What Is a Peptic Ulcer?
It’s a myth that spicy foods and stress cause peptic ulcers. A peptic ulcer is a type of sore that develops in the digestive system. The word “ulcer” means open sore, and “peptic” means that acid is the cause of the sore. However, this terminology is from a prior era when all ulcers in the esophagus, stomach, and duodenum were thought to be caused by acid damage. Nowadays, we know that most ulcers are not caused by excessive acid, so the term “peptic ulcer” is somewhat misleading.
Types of Peptic Ulcers
The most common kinds of peptic ulcers are:
Gastric ulcers: A common type of ulcer, these occur on the inside of the stomach.
Duodenal ulcers: These are located at the beginning of the small intestine (called the small bowel or duodenum).
Esophageal ulcers: These occur inside the esophagus (the tube that carries food from your throat to your stomach).
You can have more than one kind of peptic ulcer at the same time.
Causes of Peptic Ulcers
For a long time, it was believed that spicy foods or stress could lead to peptic ulcers – but doctors now know that this isn’t the case. In fact, the most common causes of ulcers are:
- Helicobacter pylori, a type of bacteria that can infect your stomach.

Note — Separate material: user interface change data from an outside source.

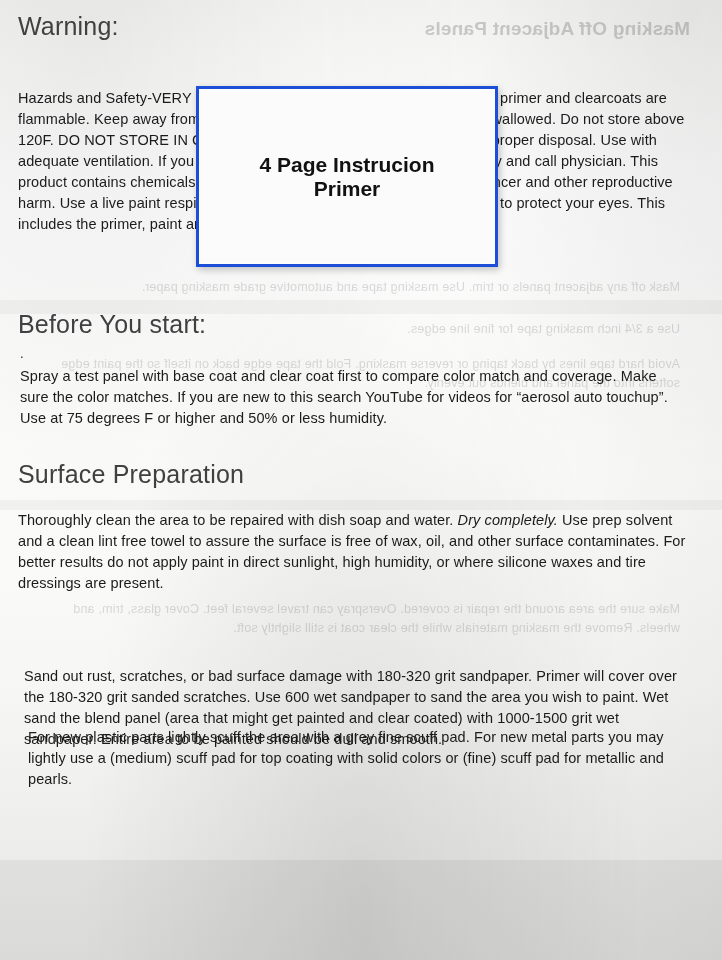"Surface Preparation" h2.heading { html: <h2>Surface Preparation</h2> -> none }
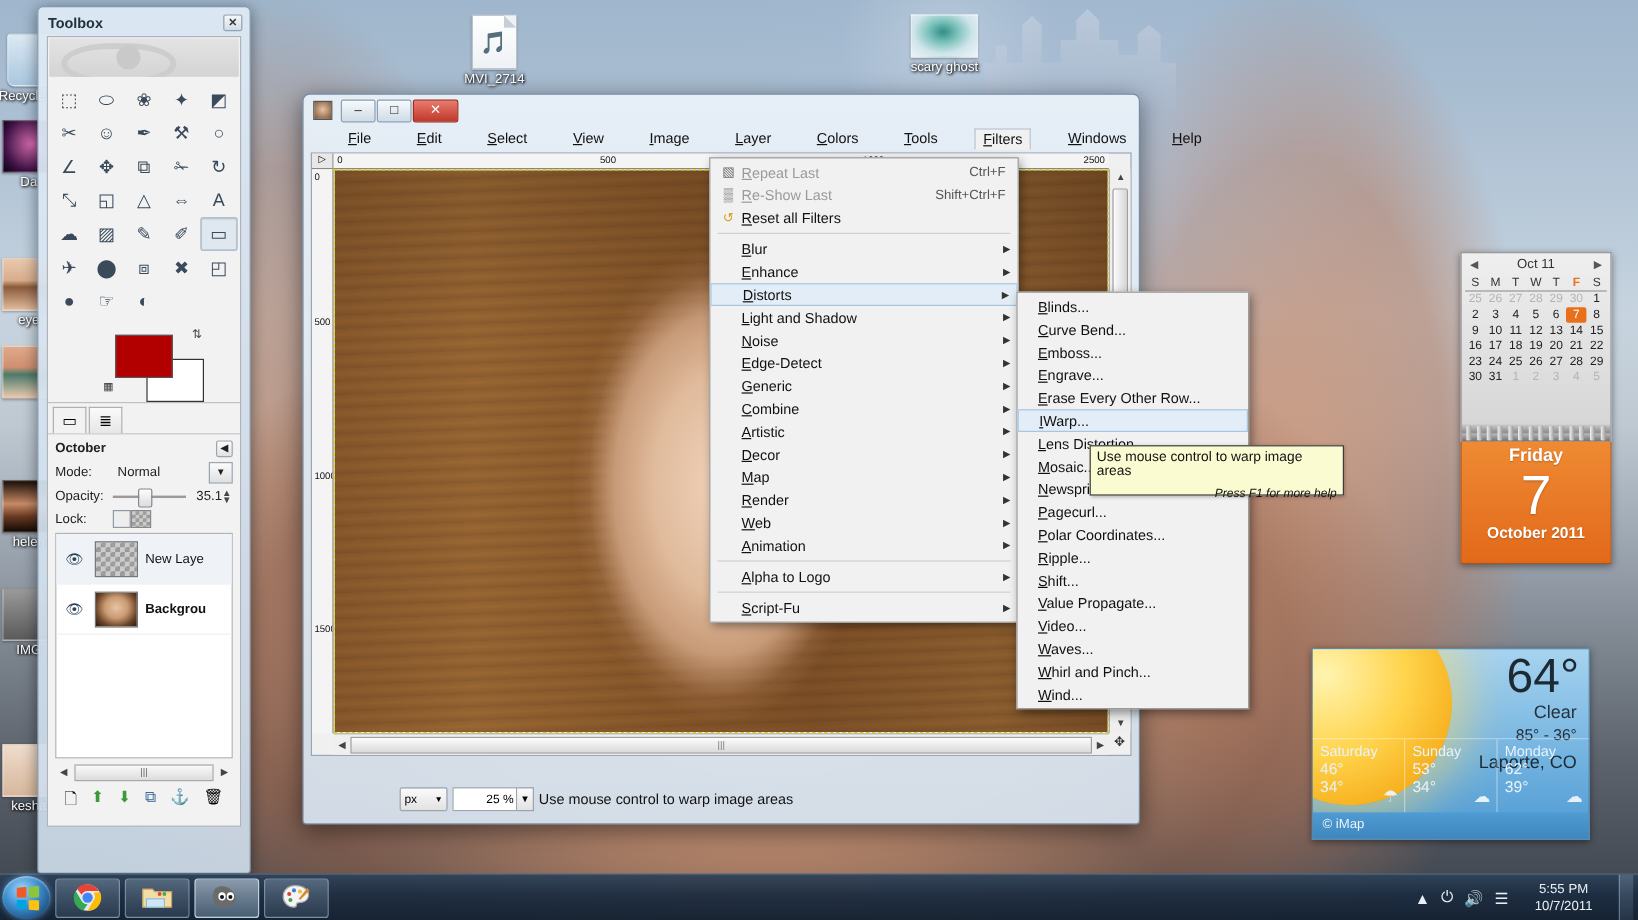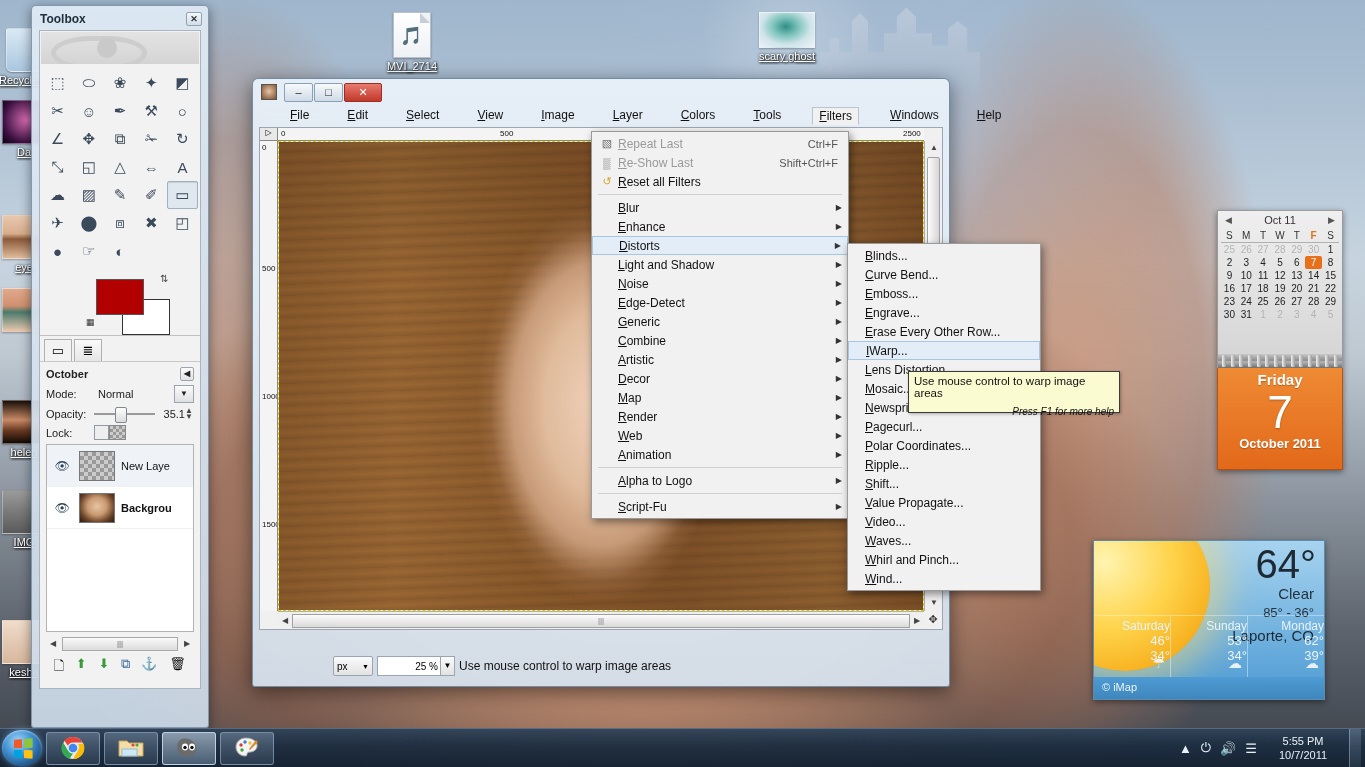"scary ghost" .dicon .lbl { text-decoration: underline -> none }
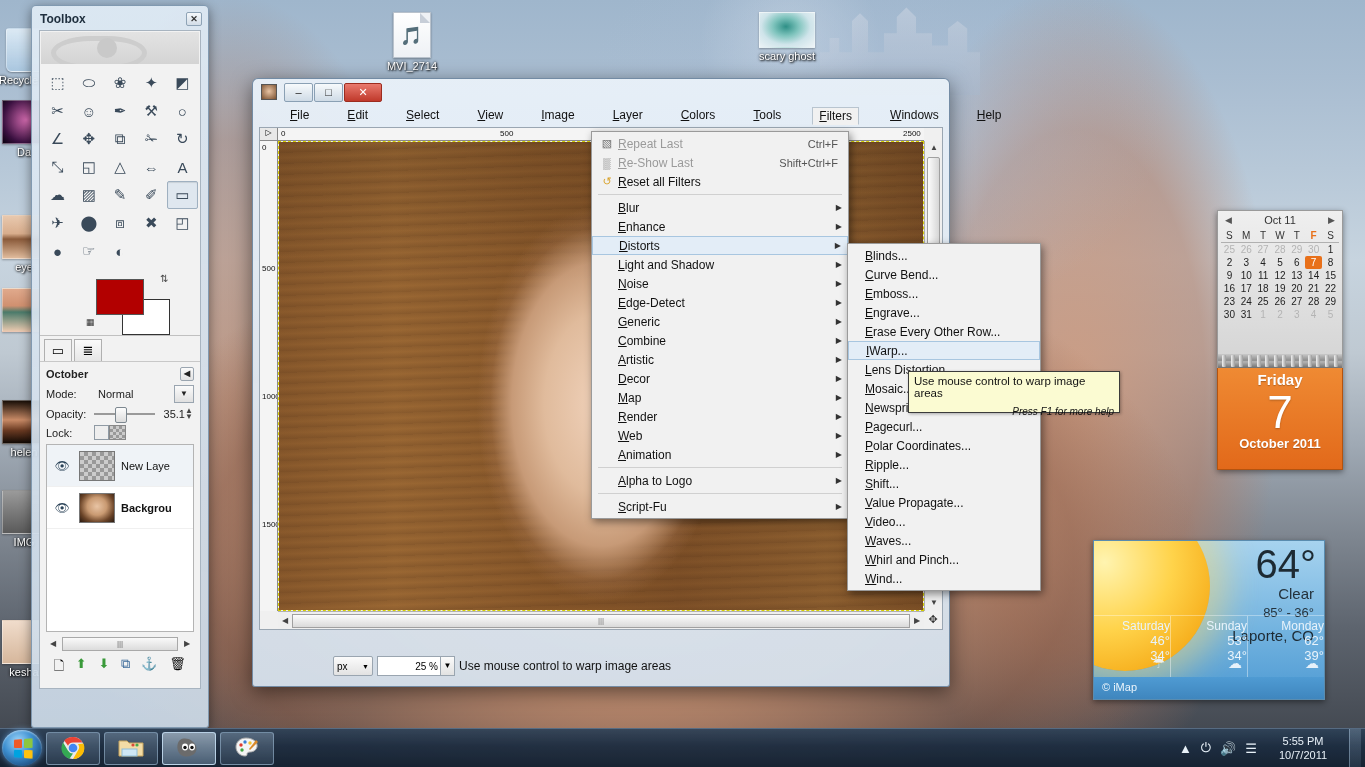"Saturday" .w-day { padding: 3px 0 -> 3px 6px; text-align: right -> none }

- Non-steroidal anti-inflammatory drugs (NSAIDs), such as aspirin
- Advil or Motrin (ibuprofen), Aleve (naproxen), and others
If you’re at risk for peptic ulcers, talk to your doctor about prescribing painkillers that are NSAID and does not contain aspirin.
Peptic Ulcer Symptoms
While many people with peptic ulcers don’t experience any symptoms, upper abdominal pain is the most common symptom. This abdominal pain may:
- Extend from your navel up to your breastbone
- Feel worse when your stomach is empty
- Feel better temporarily when you eat certain foods or take an antacid
- Get worse at night
- Come and go for days or weeks
Other symptoms of a peptic ulcer may include:
- Vomiting of red or dark blood
- Feeling bloated or full
- Bloody, black, or tarry stools
- Unexplained weight loss
- Changes in your appetite
- Ulcers can cause bleeding that occurs slowly over time or quickly, possibly resulting in life-threatening hemorrhaging due to shock.
- Sometimes you may not notice a bleeding ulcer until you become anemic, a condition in which your body lacks red blood cells due to inadequate iron.
This occurs when ulcers result in chronic, low-grade blood loss. If you have anemia, you may feel tired, experience shortness of breath, and have pale skin.
If bleeding occurs quickly, you may notice:
- Dark, sticky, or bloody stools
- Bloody vomit
If you experience any of these symptoms, seek medical attention immediately.
Peptic Ulcer Treatment
- Your course of treatment will be based on what’s causing the ulcer. Possible treatments include antibiotic drugs to kill Helicobacter pylori bacteria in your digestive tract.
- Your doctor may also recommend antacids to neutralize stomach acid and reduce pain.
- Proton pump inhibitors (PPIs) are drugs that block acid production and promote healing.
- Acid reducers, also called H2 blockers, reduce acid production and relieve ulcer pain
Additionally, there are cytoprotective agents – drugs that protect the lining of your stomach and small intestine – that can relieve symptoms of an ulcer.